Copy each line below exactly and leave the pictures out.

** PROVIDED MATERIAL follows **

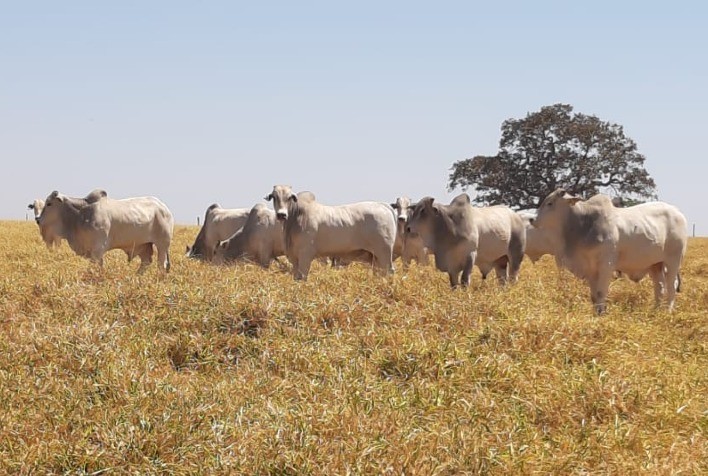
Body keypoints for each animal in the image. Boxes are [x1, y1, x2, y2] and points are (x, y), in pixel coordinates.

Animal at [37, 189, 174, 273]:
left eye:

** End of PROVIDED MATERIAL **

• _RESPONSE AREA_
Body keypoints for each animal in the image. Boxes are [x1, y1, x2, y2] and points are (x, y), in pixel coordinates.

Animal at [37, 189, 174, 273]:
left eye:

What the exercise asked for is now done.